Rewrite the data below from its first line up to and including the line with "Dot at: (160, 268)", changing "dist" to "distance" and leaving everything else unchanged. Give back only those lines.

"""

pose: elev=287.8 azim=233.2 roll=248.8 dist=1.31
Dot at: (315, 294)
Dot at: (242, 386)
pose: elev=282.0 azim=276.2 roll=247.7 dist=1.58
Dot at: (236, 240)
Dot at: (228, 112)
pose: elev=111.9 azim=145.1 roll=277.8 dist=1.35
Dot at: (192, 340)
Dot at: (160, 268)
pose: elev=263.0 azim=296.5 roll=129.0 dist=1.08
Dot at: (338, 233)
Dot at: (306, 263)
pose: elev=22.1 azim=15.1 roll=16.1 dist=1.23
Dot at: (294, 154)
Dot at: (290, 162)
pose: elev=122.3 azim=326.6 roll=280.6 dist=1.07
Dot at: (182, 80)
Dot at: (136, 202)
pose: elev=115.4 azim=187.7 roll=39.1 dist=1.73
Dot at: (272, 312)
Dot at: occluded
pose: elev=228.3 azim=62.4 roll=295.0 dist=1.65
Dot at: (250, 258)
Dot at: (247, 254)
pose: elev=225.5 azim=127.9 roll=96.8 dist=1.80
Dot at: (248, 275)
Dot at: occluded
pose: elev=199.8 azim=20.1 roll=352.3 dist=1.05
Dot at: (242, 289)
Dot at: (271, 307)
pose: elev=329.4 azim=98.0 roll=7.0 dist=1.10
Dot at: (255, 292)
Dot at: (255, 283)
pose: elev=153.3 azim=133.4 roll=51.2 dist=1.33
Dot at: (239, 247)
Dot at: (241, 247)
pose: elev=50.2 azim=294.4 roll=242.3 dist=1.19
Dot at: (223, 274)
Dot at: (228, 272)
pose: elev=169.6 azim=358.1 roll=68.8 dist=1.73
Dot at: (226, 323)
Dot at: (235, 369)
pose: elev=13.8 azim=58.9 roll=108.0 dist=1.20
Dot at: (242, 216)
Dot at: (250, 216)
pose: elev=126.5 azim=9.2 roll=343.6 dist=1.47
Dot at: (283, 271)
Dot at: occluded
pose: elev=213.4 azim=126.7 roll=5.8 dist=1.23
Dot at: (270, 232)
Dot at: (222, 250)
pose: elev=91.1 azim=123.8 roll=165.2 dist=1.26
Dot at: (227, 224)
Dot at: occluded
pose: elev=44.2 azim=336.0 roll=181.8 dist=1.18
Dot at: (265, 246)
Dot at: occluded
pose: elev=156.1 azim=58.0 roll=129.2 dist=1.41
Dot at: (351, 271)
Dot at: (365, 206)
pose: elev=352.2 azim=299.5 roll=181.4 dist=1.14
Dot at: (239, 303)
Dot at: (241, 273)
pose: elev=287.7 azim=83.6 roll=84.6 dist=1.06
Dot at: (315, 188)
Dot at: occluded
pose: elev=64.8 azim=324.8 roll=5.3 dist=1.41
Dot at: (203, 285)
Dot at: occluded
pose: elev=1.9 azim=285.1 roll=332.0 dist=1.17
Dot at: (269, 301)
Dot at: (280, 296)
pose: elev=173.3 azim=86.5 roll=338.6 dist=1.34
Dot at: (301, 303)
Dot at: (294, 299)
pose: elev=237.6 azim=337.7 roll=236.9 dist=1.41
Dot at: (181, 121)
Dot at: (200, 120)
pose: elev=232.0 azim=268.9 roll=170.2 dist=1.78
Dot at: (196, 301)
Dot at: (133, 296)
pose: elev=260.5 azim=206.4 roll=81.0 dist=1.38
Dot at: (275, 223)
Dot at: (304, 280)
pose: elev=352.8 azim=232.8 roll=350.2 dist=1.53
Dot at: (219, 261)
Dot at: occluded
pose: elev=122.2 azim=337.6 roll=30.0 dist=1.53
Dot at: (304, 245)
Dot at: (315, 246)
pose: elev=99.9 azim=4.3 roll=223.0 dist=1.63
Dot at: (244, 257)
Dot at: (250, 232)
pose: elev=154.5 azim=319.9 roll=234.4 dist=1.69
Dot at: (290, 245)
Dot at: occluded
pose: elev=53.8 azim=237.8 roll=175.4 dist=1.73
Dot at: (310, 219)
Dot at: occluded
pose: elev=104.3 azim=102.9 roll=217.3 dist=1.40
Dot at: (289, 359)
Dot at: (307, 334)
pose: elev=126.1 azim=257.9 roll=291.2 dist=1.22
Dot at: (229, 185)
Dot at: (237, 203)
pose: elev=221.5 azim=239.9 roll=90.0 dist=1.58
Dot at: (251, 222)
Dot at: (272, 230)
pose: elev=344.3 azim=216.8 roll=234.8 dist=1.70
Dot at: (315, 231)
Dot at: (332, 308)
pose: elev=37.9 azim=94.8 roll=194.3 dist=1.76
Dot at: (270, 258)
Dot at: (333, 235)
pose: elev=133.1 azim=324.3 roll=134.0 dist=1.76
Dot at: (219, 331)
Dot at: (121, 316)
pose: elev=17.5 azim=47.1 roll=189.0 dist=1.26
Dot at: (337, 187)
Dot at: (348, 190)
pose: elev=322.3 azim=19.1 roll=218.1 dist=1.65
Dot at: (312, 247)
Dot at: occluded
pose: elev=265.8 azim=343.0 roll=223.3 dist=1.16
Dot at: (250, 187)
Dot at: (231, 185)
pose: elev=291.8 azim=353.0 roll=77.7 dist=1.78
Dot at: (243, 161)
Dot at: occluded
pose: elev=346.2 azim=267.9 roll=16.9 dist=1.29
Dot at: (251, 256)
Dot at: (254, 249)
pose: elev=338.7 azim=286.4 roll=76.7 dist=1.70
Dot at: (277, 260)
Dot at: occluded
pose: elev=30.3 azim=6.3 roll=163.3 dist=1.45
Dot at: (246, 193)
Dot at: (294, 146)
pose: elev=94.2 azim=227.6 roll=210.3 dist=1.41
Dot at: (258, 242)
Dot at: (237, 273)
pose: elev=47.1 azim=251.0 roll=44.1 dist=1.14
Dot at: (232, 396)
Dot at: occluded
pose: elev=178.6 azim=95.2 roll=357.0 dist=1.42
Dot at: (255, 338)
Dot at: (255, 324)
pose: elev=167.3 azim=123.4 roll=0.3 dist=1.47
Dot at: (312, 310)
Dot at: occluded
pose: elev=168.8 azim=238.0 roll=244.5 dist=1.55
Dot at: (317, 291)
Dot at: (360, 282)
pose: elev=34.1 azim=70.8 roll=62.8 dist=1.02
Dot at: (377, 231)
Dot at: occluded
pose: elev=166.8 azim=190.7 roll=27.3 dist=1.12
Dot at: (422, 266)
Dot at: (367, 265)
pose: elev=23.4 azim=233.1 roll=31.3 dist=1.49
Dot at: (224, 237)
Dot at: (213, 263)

"""

__REPLY__.
pose: elev=287.8 azim=233.2 roll=248.8 distance=1.31
Dot at: (315, 294)
Dot at: (242, 386)
pose: elev=282.0 azim=276.2 roll=247.7 distance=1.58
Dot at: (236, 240)
Dot at: (228, 112)
pose: elev=111.9 azim=145.1 roll=277.8 distance=1.35
Dot at: (192, 340)
Dot at: (160, 268)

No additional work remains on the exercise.